Marché NFC : attention aux usages !
ABI Research revoit ses prévisions de ventes de terminaux équipés de la technologie NFC à la baisse pour 2011, minorant sa nouvelle évaluation désormais située à 450 millions de terminaux, soit 30% du total des ventes mondiales de mobiles. La raison de cette réserve tiendrait à la timidité des opérateurs, lesquels hésitent encore à envisager des scenarii rentables pour cette technologie, se bornant pour le moment à ne prendre en compte que les services de paiement sans contact. Pourtant, s'il faut en croire les analystes et les experts du secteur, d'autres pistes sont exploitables, (e-ticketing, contrôle d'accès, services bancaires, etc).

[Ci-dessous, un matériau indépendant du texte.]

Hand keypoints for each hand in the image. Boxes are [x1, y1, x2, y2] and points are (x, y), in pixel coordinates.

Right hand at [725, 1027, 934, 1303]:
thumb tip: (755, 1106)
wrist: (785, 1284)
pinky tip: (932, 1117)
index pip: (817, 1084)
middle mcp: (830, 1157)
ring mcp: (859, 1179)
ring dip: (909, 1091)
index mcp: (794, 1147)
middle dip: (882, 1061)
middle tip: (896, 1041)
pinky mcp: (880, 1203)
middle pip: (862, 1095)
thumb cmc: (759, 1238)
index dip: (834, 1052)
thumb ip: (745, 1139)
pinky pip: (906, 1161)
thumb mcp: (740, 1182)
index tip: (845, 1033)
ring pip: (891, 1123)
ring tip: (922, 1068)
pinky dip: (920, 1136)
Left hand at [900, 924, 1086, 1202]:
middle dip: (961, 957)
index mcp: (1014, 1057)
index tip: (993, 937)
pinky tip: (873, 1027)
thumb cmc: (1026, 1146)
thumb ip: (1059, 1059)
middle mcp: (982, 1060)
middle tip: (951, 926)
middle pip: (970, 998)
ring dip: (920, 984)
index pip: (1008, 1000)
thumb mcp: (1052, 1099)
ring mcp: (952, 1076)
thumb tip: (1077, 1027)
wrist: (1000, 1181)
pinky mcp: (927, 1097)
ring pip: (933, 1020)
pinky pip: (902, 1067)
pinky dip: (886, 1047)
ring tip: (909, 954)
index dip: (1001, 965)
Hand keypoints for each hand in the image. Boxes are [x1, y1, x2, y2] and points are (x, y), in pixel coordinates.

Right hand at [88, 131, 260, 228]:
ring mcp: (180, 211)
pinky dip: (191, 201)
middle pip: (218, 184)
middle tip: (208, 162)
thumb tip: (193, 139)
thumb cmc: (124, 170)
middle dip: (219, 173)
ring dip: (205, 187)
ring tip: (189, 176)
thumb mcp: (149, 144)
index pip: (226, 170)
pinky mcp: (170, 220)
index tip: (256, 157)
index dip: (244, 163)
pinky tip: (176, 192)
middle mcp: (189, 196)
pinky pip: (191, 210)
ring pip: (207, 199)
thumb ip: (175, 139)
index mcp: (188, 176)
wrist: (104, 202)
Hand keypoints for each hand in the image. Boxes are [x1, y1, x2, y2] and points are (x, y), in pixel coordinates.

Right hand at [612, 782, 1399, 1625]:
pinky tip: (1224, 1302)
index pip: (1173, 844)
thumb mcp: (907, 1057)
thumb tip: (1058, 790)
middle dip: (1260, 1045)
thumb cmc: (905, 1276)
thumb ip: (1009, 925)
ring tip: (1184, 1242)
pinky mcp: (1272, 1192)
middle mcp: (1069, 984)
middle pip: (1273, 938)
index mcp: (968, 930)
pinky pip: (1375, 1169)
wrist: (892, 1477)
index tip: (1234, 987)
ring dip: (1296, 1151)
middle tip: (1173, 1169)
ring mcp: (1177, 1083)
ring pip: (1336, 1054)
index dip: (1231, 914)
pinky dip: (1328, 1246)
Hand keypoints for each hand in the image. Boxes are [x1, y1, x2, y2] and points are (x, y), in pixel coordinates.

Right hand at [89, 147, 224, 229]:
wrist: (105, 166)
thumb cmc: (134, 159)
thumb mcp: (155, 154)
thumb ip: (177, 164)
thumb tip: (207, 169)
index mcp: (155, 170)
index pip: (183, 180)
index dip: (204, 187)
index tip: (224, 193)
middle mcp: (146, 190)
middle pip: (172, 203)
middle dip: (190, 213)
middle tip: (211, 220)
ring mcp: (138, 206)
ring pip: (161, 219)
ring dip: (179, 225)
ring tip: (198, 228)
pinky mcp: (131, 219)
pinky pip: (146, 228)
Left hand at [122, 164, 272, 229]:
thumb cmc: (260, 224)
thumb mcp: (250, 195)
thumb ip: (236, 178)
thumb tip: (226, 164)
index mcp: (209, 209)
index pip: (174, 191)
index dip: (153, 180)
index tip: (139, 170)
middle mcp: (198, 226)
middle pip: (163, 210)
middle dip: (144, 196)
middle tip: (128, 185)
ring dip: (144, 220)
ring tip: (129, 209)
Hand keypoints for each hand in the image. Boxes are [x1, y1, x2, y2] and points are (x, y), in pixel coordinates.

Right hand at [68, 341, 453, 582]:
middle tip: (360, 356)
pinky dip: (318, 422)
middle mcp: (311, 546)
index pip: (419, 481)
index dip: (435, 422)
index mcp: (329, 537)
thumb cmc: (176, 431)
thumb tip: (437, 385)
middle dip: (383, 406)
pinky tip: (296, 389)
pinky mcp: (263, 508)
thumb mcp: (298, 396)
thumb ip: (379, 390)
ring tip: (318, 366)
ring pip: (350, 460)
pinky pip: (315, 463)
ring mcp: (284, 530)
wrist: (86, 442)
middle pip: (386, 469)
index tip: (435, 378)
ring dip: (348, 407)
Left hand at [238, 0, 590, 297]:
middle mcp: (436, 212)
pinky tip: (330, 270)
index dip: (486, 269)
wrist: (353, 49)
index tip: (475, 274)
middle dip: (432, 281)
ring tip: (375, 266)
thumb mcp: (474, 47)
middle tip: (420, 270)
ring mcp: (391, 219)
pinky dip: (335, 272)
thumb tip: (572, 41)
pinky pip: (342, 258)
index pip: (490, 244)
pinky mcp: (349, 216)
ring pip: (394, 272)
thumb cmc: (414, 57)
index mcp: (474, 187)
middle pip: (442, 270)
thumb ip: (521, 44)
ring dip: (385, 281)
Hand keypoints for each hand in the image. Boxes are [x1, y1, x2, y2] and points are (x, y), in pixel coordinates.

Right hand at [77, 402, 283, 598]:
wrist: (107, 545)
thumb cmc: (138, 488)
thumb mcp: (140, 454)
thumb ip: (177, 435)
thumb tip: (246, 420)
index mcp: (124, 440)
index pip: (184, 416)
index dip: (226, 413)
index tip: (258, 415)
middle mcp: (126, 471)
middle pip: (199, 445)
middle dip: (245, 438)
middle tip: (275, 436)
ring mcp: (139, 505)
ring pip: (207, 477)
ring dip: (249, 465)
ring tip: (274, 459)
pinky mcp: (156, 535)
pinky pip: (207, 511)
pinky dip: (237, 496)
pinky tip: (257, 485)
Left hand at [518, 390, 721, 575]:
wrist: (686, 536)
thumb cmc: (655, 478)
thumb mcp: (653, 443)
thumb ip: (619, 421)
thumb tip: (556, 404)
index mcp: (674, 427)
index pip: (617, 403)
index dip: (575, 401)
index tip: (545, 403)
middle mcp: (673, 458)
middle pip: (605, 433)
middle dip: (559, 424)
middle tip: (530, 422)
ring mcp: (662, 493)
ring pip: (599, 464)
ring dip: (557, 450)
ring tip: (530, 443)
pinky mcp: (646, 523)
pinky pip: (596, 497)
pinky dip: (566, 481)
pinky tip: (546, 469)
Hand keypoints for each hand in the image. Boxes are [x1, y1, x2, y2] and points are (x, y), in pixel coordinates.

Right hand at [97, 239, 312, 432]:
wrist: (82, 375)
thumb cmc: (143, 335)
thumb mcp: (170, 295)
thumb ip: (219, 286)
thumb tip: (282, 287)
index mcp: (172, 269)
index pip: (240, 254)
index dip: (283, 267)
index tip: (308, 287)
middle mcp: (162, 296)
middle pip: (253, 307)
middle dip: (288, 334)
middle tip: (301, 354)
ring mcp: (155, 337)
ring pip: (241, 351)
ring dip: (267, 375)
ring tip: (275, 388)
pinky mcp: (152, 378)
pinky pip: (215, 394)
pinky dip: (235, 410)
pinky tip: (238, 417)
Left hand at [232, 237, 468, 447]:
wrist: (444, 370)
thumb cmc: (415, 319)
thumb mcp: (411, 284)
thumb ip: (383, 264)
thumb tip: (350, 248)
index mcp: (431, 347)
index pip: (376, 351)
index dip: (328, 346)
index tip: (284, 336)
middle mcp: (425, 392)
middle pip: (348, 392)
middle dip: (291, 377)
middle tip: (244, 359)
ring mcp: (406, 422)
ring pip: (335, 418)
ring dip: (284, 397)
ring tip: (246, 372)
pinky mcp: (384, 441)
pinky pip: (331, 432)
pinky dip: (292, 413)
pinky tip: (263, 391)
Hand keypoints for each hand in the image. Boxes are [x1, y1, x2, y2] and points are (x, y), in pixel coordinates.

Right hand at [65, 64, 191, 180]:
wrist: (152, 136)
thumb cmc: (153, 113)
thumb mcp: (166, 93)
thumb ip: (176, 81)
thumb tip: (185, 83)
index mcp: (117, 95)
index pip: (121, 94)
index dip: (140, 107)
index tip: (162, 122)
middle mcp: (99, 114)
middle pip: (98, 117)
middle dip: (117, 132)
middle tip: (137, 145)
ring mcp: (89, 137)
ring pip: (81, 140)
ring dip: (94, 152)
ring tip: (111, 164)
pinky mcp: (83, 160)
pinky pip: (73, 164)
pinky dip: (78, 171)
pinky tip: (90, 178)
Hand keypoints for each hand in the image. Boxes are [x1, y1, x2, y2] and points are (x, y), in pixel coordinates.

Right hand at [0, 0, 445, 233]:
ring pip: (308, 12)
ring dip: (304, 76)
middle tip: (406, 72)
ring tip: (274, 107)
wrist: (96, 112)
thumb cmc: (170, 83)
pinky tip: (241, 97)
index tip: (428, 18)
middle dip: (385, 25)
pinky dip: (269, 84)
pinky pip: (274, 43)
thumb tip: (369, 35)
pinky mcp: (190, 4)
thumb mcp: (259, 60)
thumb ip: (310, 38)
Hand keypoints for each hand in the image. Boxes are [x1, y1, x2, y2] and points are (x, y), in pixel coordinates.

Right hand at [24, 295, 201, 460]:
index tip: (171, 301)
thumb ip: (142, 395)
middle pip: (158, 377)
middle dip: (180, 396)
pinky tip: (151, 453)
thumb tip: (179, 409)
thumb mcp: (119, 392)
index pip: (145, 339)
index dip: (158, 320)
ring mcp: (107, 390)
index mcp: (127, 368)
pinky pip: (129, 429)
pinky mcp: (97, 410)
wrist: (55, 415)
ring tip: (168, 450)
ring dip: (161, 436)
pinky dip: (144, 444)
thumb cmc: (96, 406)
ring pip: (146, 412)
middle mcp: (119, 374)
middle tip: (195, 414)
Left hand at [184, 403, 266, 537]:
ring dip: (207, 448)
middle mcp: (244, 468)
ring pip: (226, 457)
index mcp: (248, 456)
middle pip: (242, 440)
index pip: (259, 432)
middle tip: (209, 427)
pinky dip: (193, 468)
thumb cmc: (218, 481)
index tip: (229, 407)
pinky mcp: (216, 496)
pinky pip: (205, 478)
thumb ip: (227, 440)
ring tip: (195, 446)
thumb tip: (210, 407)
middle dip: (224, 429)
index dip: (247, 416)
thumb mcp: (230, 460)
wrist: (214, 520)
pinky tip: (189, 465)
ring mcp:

Il n'est pas impossible que ce blocage soit déverrouillé et que le salut vienne des MVNOs ( MVNO, Mobile Virtual Network Operators, opérateur de réseau virtuel mobile ), attirés par les services de paiement sans contact pour mieux différencier leurs offres. Reste toutefois quelques difficultés techniques à surmonter, notamment pour rassurer les opérateurs sur la sécurité, ou assurer une communication standardisée entre la puce NFC et la carte SIM. Les opérateurs devraient donc ne pas se focaliser sur le seul contact sans paiement, mais plutôt étudier les sources de revenus issus d'applications et de services tierces.